This agreement shall be effective for an initial term commencing on the effective date (defined as date of last signature) and extending for a period of three (3) years. Upon mutual agreement, this agreement may be extended for an additional term.

Statement of Work:

Vendor shall provide Nexic Synchronis Software to the City. This agreement is a convenience agreement and software will be ordered by the City on an “As needed basis”. Except for the purpose of meeting quantity requirements in order to qualify for the quantity discounts described in Appendix A, the City will not be obligated to purchase software/specific quantities of software. Software will be purchased by the City on a “User Basis” as defined in the Nexic Software License Agreement (Appendix B).

Ordering and Payment:

Various agencies of the City will purchase Nexic software as required and in quantities as needed by downloading the Nexic software from the internet or by calling in an order. Vendor shall separately invoice each agency of the City. Each agency of the City will in turn remit payment.

General Requirement:

The Contractor, at its sole cost and expense, shall perform and comply with all applicable laws of the United States and the State of Washington; the Charter, Municipal Code, and ordinances of The City of Seattle; and rules, regulations, orders, and directives of their respective administrative agencies and officers

Non-Discrimination and Equal Employment Opportunity:

During the term of this Purchase Order/Vendor Contract, the Contractor agrees as follows: The Contractor will not discriminate against any employee or applicant for employment because of creed, religion, race, color, sex, marital status, sexual orientation, gender identity, political ideology, ancestry, national origin, or the presence of any sensory, mental or physical handicap, unless based upon a bona fide occupational qualification. The Contractor will take affirmative action to ensure that applicants are employed, and that employees are treated during employment, without regard to their creed, religion, race, color, sex, national origin, or the presence of any sensory, mental or physical handicap. Such action shall include, but not be limited to the following: employment, upgrading, demotion, or transfer, recruitment or recruitment advertising layoff or termination, rates of pay or other forms of compensation, and selection for training, including apprenticeship. The Contractor agrees to post in conspicuous places, available to employees and applicants for employment, notices to be provided by the City’s Director of Finance setting forth the provisions of this nondiscrimination clause.

Non-Discrimination in Contracting:

Notwithstanding any other provision in this Purchase Order/Vendor Contract, City utilization requirements for Women and Minority Business Enterprises (“WMBEs”) shall not apply to this Purchase Order/Vendor Contract. No minimum level of WMBE subcontractor participation shall be required as a condition of receiving award of the contract and no preference will be given to a bidder for its WMBE utilization or WMBE status. Any affirmative action requirements set forth in any federal regulations or statutes included or referenced in the RFQ will continue to apply.

The City encourages the Contractor to employ a workforce reflective of the region’s diversity.

> _CHALLENGE 1_
Copy out the entries from the line with "order: Phallales" through the final line of the entries, both ends included.
The entries that follow have no connection to the software agreement excerpt.

> _RECORDS FOR PROCESSING_
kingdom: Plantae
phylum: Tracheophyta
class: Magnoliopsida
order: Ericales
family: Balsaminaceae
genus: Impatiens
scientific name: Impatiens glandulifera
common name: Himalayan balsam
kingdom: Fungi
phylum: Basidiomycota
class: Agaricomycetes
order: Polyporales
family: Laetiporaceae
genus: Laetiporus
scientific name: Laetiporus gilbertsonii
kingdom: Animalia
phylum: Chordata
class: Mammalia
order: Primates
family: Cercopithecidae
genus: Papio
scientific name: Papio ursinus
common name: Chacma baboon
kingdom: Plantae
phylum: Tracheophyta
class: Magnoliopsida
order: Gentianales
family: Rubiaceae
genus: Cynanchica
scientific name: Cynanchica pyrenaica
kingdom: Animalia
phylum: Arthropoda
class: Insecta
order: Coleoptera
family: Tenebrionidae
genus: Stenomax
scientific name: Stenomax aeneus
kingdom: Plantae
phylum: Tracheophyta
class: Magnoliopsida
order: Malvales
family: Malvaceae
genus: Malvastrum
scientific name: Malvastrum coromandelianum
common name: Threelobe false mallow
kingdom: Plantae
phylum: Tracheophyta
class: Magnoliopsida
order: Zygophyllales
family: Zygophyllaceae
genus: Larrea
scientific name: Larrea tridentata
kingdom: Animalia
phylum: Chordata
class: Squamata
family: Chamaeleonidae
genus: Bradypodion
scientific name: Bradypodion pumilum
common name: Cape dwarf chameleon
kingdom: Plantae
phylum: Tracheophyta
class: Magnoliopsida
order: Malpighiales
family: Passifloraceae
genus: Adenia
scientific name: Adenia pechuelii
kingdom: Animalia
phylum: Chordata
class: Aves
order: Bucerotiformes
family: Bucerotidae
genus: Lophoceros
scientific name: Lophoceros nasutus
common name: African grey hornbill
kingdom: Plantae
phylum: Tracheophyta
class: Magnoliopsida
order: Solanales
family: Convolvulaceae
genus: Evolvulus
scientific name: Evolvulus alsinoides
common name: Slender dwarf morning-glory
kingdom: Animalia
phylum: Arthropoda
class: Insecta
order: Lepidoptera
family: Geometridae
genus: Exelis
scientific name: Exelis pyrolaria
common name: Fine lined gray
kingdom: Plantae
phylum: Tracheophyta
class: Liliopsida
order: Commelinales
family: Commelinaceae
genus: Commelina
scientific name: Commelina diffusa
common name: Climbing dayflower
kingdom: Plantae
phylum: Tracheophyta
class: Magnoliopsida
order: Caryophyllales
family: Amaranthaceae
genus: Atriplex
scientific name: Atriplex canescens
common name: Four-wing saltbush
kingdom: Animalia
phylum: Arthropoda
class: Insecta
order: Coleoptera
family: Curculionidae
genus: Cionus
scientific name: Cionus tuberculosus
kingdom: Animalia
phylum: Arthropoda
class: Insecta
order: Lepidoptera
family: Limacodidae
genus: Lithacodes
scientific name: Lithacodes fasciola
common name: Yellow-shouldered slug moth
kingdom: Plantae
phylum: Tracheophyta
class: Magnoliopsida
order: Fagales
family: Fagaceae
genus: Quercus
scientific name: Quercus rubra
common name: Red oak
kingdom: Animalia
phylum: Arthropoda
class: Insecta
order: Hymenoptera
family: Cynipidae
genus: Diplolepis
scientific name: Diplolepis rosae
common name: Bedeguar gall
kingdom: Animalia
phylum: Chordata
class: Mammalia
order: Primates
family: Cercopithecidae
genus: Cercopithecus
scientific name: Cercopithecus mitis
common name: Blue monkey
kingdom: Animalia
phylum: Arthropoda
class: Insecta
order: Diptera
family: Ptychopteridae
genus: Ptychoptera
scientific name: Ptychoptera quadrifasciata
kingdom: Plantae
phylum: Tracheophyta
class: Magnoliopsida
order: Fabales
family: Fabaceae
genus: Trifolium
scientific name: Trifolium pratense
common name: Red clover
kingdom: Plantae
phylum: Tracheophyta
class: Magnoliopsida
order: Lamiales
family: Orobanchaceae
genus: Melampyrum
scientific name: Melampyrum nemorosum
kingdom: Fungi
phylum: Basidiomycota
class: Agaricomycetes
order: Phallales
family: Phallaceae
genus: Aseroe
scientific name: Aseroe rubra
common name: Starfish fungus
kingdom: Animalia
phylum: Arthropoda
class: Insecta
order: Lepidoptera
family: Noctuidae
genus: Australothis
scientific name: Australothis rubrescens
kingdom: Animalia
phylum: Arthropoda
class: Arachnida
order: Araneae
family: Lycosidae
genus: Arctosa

> _CHALLENGE 2_
In the software agreement excerpt, explain why the City might ever need to buy specific quantities of software under this convenience agreement.

> _EXERCISE RESPONSE 1_
order: Phallales
family: Phallaceae
genus: Aseroe
scientific name: Aseroe rubra
common name: Starfish fungus
kingdom: Animalia
phylum: Arthropoda
class: Insecta
order: Lepidoptera
family: Noctuidae
genus: Australothis
scientific name: Australothis rubrescens
kingdom: Animalia
phylum: Arthropoda
class: Arachnida
order: Araneae
family: Lycosidae
genus: Arctosa

> _EXERCISE RESPONSE 2_
The City might buy specific quantities only to meet the quantity requirements for the quantity discounts described in Appendix A. Otherwise, it orders software on an as-needed basis and is not obligated to buy any software or specific quantities.